→ REQUEST: What are the lines from the top of the entries through the one with "Час від ідеї до готової"? Write them out exactly, with no pictures.

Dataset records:
========================================================================
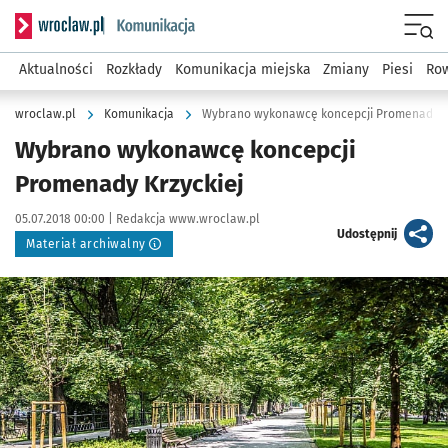
Serwis informacyjny wroclaw.pl podserwis: Komunikacja
Menu
Aktualności
Rozkłady
Komunikacja miejska
Zmiany
Piesi
Row
wroclaw.pl
Komunikacja
Wybrano wykonawcę koncepcji Promenady Kr
Wybrano wykonawcę koncepcji
Promenady Krzyckiej
Data publikacji:
Autor:
05.07.2018 00:00 |
Redakcja www.wroclaw.pl
artykuł
Udostępnij
Materiał archiwalny
Kliknij, aby powiększyć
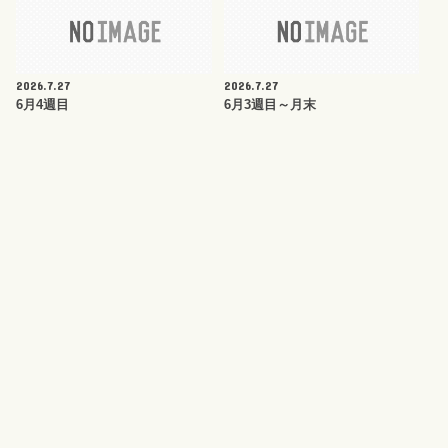
2026.7.27
2026.7.27
6月4週目
6月3週目～月末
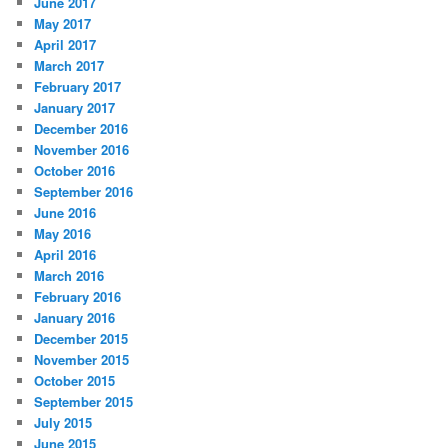
June 2017
May 2017
April 2017
March 2017
February 2017
January 2017
December 2016
November 2016
October 2016
September 2016
June 2016
May 2016
April 2016
March 2016
February 2016
January 2016
December 2015
November 2015
October 2015
September 2015
July 2015
June 2015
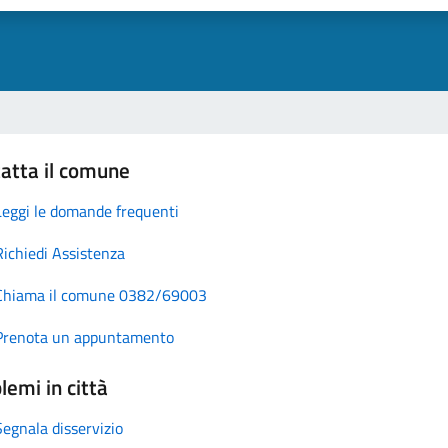
atta il comune
Leggi le domande frequenti
Richiedi Assistenza
Chiama il comune 0382/69003
Prenota un appuntamento
lemi in città
Segnala disservizio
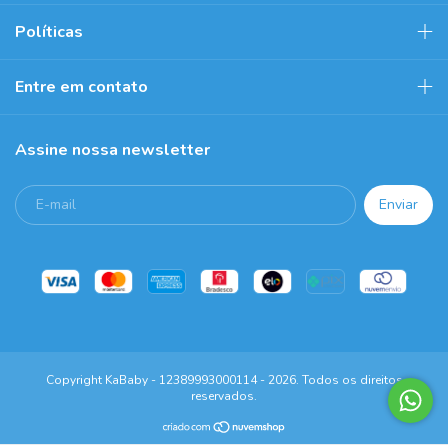
Políticas
Entre em contato
Assine nossa newsletter
Copyright KaBaby - 12389993000114 - 2026. Todos os direitos
reservados.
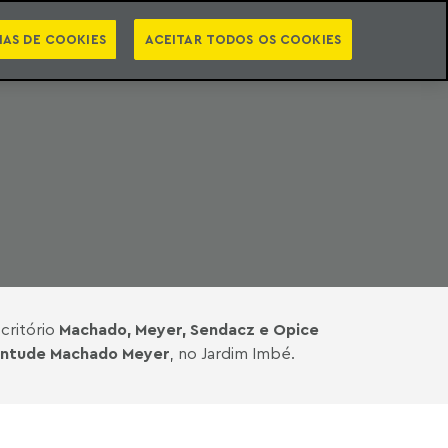
PT
EN
STS
NEWSLETTER
VIDEOCASTS
CATEGORIAS
IAS DE COOKIES
ACEITAR TODOS OS COOKIES
critório
Machado, Meyer, Sendacz e Opice
entude Machado Meyer
, no Jardim Imbé.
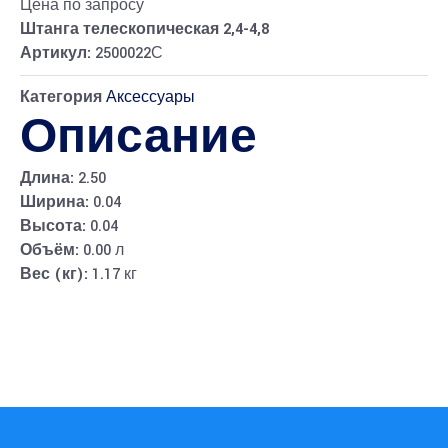
Цена по запросу
Штанга телескопическая 2,4-4,8
Артикул:
2500022С
Категория
Аксессуары
Описание
Длина:
2.50
Ширина:
0.04
Высота:
0.04
Объём:
0.00 л
Вес (кг):
1.17 кг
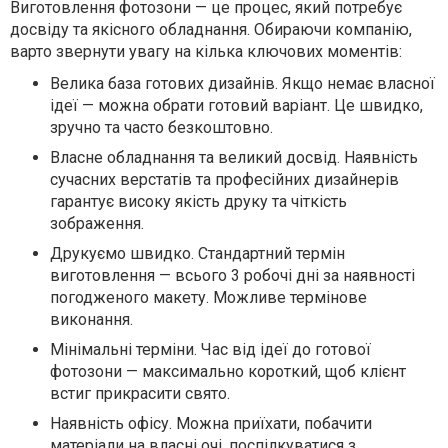
Виготовлення фотозони — це процес, який потребує
досвіду та якісного обладнання. Обираючи компанію,
варто звернути увагу на кілька ключових моментів:
Велика база готових дизайнів.
Якщо немає власної
ідеї — можна обрати готовий варіант. Це швидко,
зручно та часто безкоштовно.
Власне обладнання та великий досвід.
Наявність
сучасних верстатів та професійних дизайнерів
гарантує високу якість друку та чіткість
зображення.
Друкуємо швидко.
Стандартний термін
виготовлення — всього 3 робочі дні за наявності
погодженого макету. Можливе термінове
виконання.
Мінімальні терміни.
Час від ідеї до готової
фотозони — максимально короткий, щоб клієнт
встиг прикрасити свято.
Наявність офісу.
Можна приїхати, побачити
матеріали на власні очі, поспілкуватися з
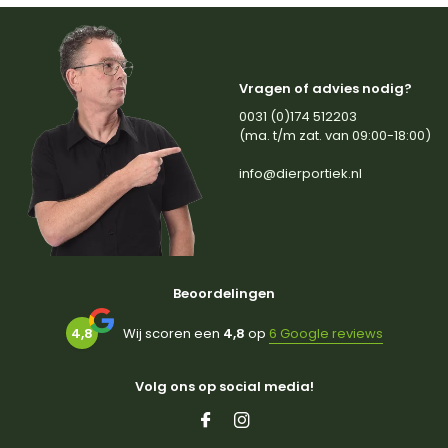
Vragen of advies nodig?
0031 (0)174 512203
(ma. t/m zat. van 09:00-18:00)
info@dierportiek.nl
Beoordelingen
4,8
Wij scoren een
4,8
op
6 Google reviews
Volg ons op social media!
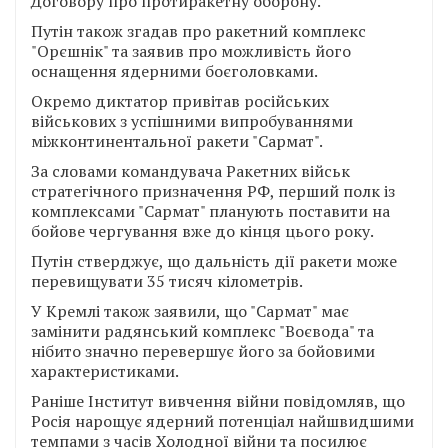
Договору про протиракетну оборону.
Путін також згадав про ракетний комплекс
"Орєшнік" та заявив про можливість його
оснащення ядерними боєголовками.
Окремо диктатор привітав російських
військових з успішними випробуваннями
міжконтинентальної ракети "Сармат".
За словами командувача Ракетних військ
стратегічного призначення РФ, перший полк із
комплексами "Сармат" планують поставити на
бойове чергування вже до кінця цього року.
Путін стверджує, що дальність дії ракети може
перевищувати 35 тисяч кілометрів.
У Кремлі також заявили, що "Сармат" має
замінити радянський комплекс "Воєвода" та
нібито значно перевершує його за бойовими
характеристиками.
Раніше Інститут вивчення війни повідомляв, що
Росія нарощує ядерний потенціал найшвидшими
темпами з часів Холодної війни та посилює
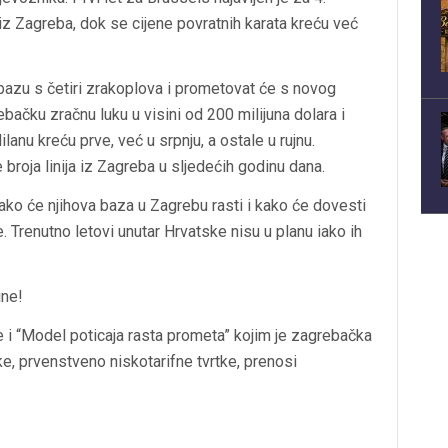
 iz Zagreba, dok se cijene povratnih karata kreću već
 bazu s četiri zrakoplova i prometovat će s novog
ebačku zračnu luku u visini od 200 milijuna dolara i
lanu kreću prve, već u srpnju, a ostale u rujnu.
broja linija iz Zagreba u sljedećih godinu dana.
ako će njihova baza u Zagrebu rasti i kako će dovesti
e. Trenutno letovi unutar Hrvatske nisu u planu iako ih
ine!
 i “Model poticaja rasta prometa” kojim je zagrebačka
ke, prvenstveno niskotarifne tvrtke, prenosi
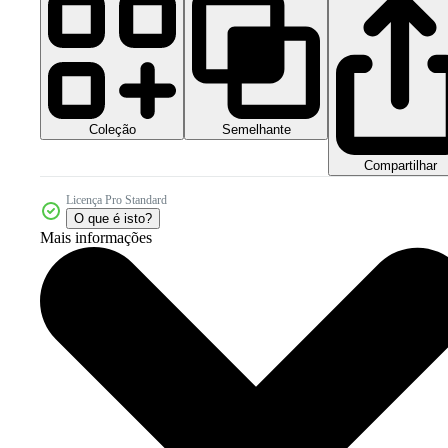
Coleção
Semelhante
Compartilhar
Licença Pro Standard
O que é isto?
Mais informações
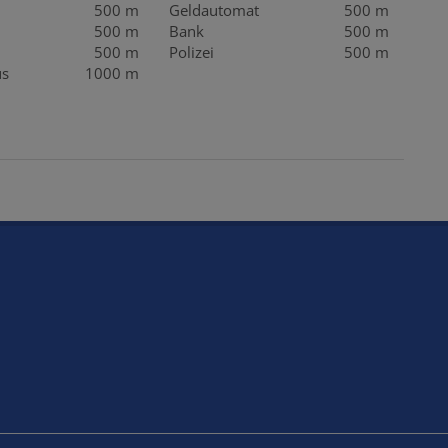
500 m
Geldautomat
500 m
500 m
Bank
500 m
500 m
Polizei
500 m
us
1000 m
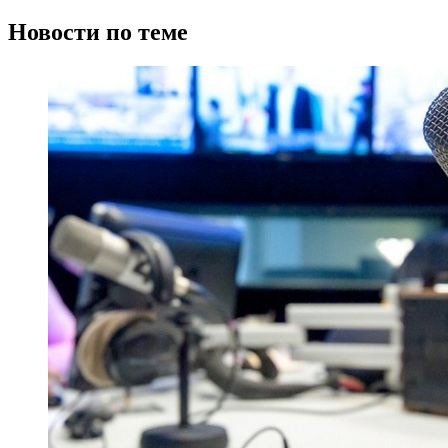
Новости по теме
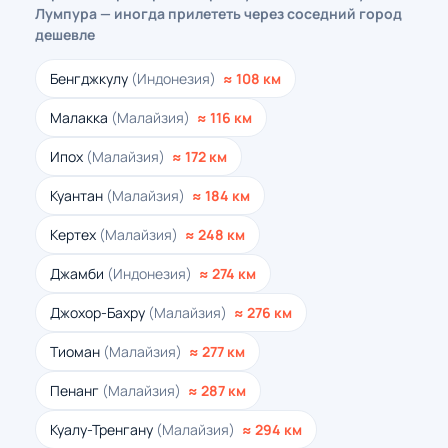
Лумпура — иногда прилететь через соседний город
дешевле
Бенгджкулу
(Индонезия)
≈ 108 км
Малакка
(Малайзия)
≈ 116 км
Ипох
(Малайзия)
≈ 172 км
Куантан
(Малайзия)
≈ 184 км
Кертех
(Малайзия)
≈ 248 км
Джамби
(Индонезия)
≈ 274 км
Джохор-Бахру
(Малайзия)
≈ 276 км
Тиоман
(Малайзия)
≈ 277 км
Пенанг
(Малайзия)
≈ 287 км
Куалу-Тренгану
(Малайзия)
≈ 294 км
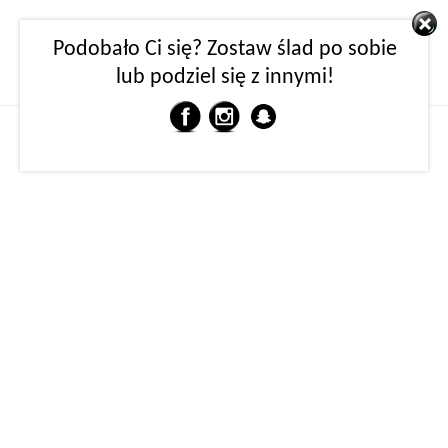
Podobało Ci się? Zostaw ślad po sobie
lub podziel się z innymi!
MENU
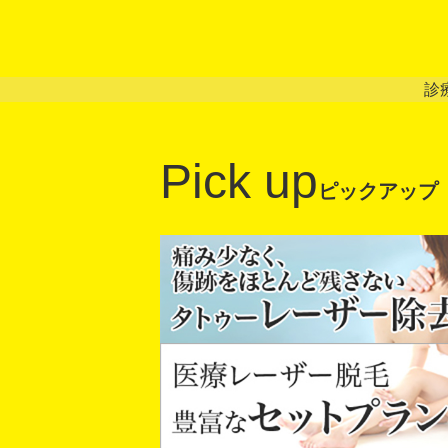
診
Pick up
ピックアップ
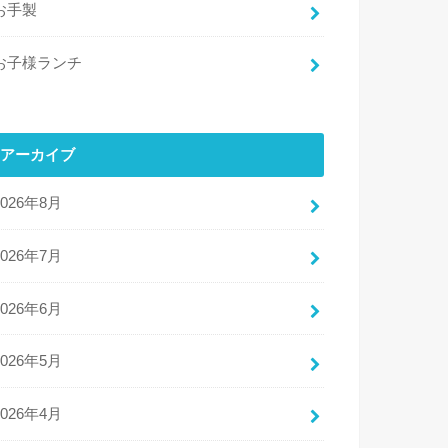
お手製
お子様ランチ
アーカイブ
2026年8月
2026年7月
2026年6月
2026年5月
2026年4月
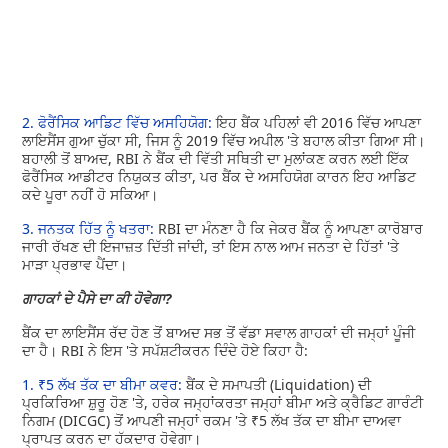
2. ਫੋਰੈਂਸਿਕ ਆਡਿਟ ਵਿੱਚ ਅਸਹਿਯੋਗ:
ਇਹ ਬੈਂਕ ਪਹਿਲਾਂ ਵੀ 2016 ਵਿੱਚ ਆਪਣਾ
ਲਾਇਸੈਂਸ ਗੁਆ ਚੁੱਕਾ ਸੀ, ਜਿਸ ਨੂੰ 2019 ਵਿੱਚ ਅਪੀਲ 'ਤੇ ਬਹਾਲ ਕੀਤਾ ਗਿਆ ਸੀ।
ਬਹਾਲੀ ਤੋਂ ਬਾਅਦ, RBI ਨੇ ਬੈਂਕ ਦੀ ਵਿੱਤੀ ਸਥਿਤੀ ਦਾ ਮੁਲਾਂਕਣ ਕਰਨ ਲਈ ਇੱਕ
ਫੋਰੈਂਸਿਕ ਆਡੀਟਰ ਨਿਯੁਕਤ ਕੀਤਾ, ਪਰ ਬੈਂਕ ਦੇ ਅਸਹਿਯੋਗ ਕਾਰਨ ਇਹ ਆਡਿਟ
ਕਦੇ ਪੂਰਾ ਨਹੀਂ ਹੋ ਸਕਿਆ।
3. ਜਨਤਕ ਹਿੱਤ ਨੂੰ ਖਤਰਾ:
RBI ਦਾ ਮੰਨਣਾ ਹੈ ਕਿ ਜੇਕਰ ਬੈਂਕ ਨੂੰ ਆਪਣਾ ਕਾਰੋਬਾਰ
ਜਾਰੀ ਰੱਖਣ ਦੀ ਇਜਾਜ਼ਤ ਦਿੱਤੀ ਜਾਂਦੀ, ਤਾਂ ਇਸ ਨਾਲ ਆਮ ਜਨਤਾ ਦੇ ਹਿੱਤਾਂ 'ਤੇ
ਮਾੜਾ ਪ੍ਰਭਾਵ ਪੈਂਦਾ।
ਗਾਹਕਾਂ ਦੇ ਪੈਸੇ ਦਾ ਕੀ ਹੋਵੇਗਾ?
ਬੈਂਕ ਦਾ ਲਾਇਸੈਂਸ ਰੱਦ ਹੋਣ ਤੋਂ ਬਾਅਦ ਸਭ ਤੋਂ ਵੱਡਾ ਸਵਾਲ ਗਾਹਕਾਂ ਦੀ ਜਮ੍ਹਾਂ ਪੂੰਜੀ
ਦਾ ਹੈ। RBI ਨੇ ਇਸ 'ਤੇ ਸਪੱਸ਼ਟੀਕਰਨ ਦਿੰਦੇ ਹੋਏ ਕਿਹਾ ਹੈ:
1. ₹5 ਲੱਖ ਤੱਕ ਦਾ ਬੀਮਾ ਕਵਰ:
ਬੈਂਕ ਦੇ ਸਮਾਪਤੀ (Liquidation) ਦੀ
ਪ੍ਰਕਿਰਿਆ ਸ਼ੁਰੂ ਹੋਣ 'ਤੇ, ਹਰੇਕ ਜਮ੍ਹਾਂਕਰਤਾ ਜਮ੍ਹਾਂ ਬੀਮਾ ਅਤੇ ਕ੍ਰੈਡਿਟ ਗਾਰੰਟੀ
ਨਿਗਮ (DICGC) ਤੋਂ ਆਪਣੀ ਜਮ੍ਹਾਂ ਰਕਮ 'ਤੇ ₹5 ਲੱਖ ਤੱਕ ਦਾ ਬੀਮਾ ਦਾਅਵਾ
ਪ੍ਰਾਪਤ ਕਰਨ ਦਾ ਹੱਕਦਾਰ ਹੋਵੇਗਾ।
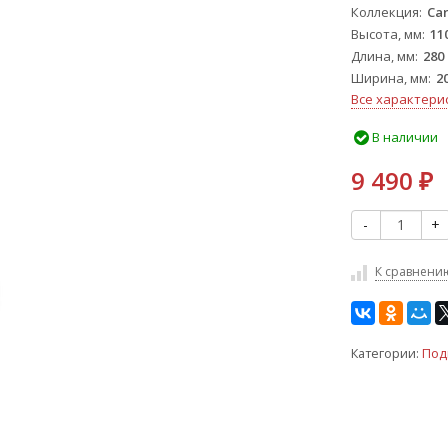
Коллекция
Car
Высота, мм
11
Длина, мм
280
Ширина, мм
2
Все характери
В наличии
9 490
₽
-
+
К сравнени
Категории:
Под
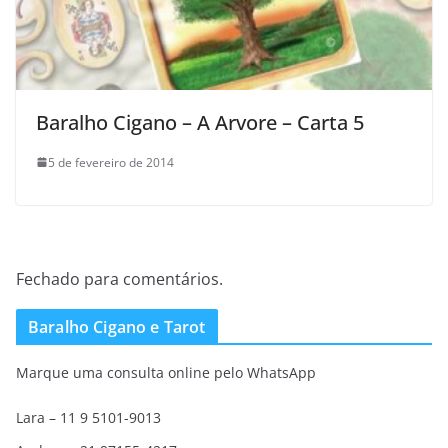
Baralho Cigano – A Arvore – Carta 5
5 de fevereiro de 2014
Fechado para comentários.
Baralho Cigano e Tarot
Marque uma consulta online pelo WhatsApp
Lara – 11 9 5101-9013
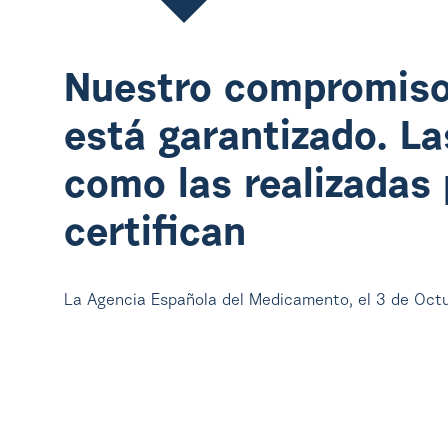
Nuestro compromiso
está garantizado. La
como las realizadas 
certifican
La Agencia Española del Medicamento, el 3 de Octu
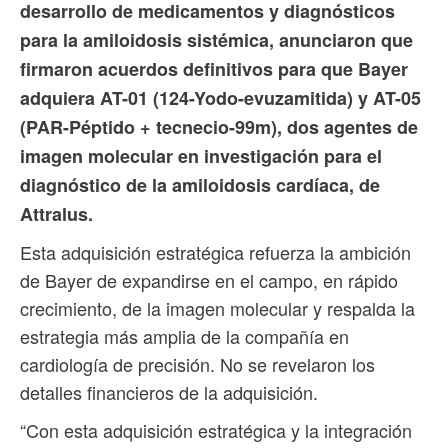
desarrollo de medicamentos y diagnósticos
para la amiloidosis sistémica, anunciaron que
firmaron acuerdos definitivos para que Bayer
adquiera AT-01 (124-Yodo-evuzamitida) y AT-05
(PAR-Péptido + tecnecio-99m), dos agentes de
imagen molecular en investigación para el
diagnóstico de la amiloidosis cardíaca, de
Attralus.
Esta adquisición estratégica refuerza la ambición
de Bayer de expandirse en el campo, en rápido
crecimiento, de la imagen molecular y respalda la
estrategia más amplia de la compañía en
cardiología de precisión. No se revelaron los
detalles financieros de la adquisición.
“Con esta adquisición estratégica y la integración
========================================================================
→ RESULT OF THE TASK:
Serwis informacyjny wroclaw.pl podserwis: Komunikacja
Menu
Aktualności
Rozkłady
Komunikacja miejska
Zmiany
Piesi
Row
wroclaw.pl
Komunikacja
Wybrano wykonawcę koncepcji Promenady Kr
Wybrano wykonawcę koncepcji
Promenady Krzyckiej
Data publikacji:
Autor:
05.07.2018 00:00 |
Redakcja www.wroclaw.pl
artykuł
Udostępnij
Materiał archiwalny
Kliknij, aby powiększyć
2026.7.27
2026.7.27
6月4週目
6月3週目～月末
June 2017
May 2017
April 2017
March 2017
February 2017
January 2017
December 2016
November 2016
October 2016
September 2016
June 2016
May 2016
April 2016
March 2016
February 2016
January 2016
December 2015
November 2015
October 2015
September 2015
July 2015
June 2015
atta il comune
Leggi le domande frequenti
Richiedi Assistenza
Chiama il comune 0382/69003
Prenota un appuntamento
lemi in città
Segnala disservizio
Políticas
Entre em contato
Assine nossa newsletter
Copyright KaBaby - 12389993000114 - 2026. Todos os direitos
reservados.
PT
EN
STS
NEWSLETTER
VIDEOCASTS
CATEGORIAS
IAS DE COOKIES
ACEITAR TODOS OS COOKIES
critório
Machado, Meyer, Sendacz e Opice
entude Machado Meyer
, no Jardim Imbé.
Цена по запросу
Штанга телескопическая 2,4-4,8
Артикул:
2500022С
Категория
Аксессуары
Описание
Длина:
2.50
Ширина:
0.04
Высота:
0.04
Объём:
0.00 л
Вес (кг):
1.17 кг
Виготовлення фотозони — це процес, який потребує
досвіду та якісного обладнання. Обираючи компанію,
варто звернути увагу на кілька ключових моментів:
Велика база готових дизайнів.
Якщо немає власної
ідеї — можна обрати готовий варіант. Це швидко,
зручно та часто безкоштовно.
Власне обладнання та великий досвід.
Наявність
сучасних верстатів та професійних дизайнерів
гарантує високу якість друку та чіткість
зображення.
Друкуємо швидко.
Стандартний термін
виготовлення — всього 3 робочі дні за наявності
погодженого макету. Можливе термінове
виконання.
Мінімальні терміни.
Час від ідеї до готової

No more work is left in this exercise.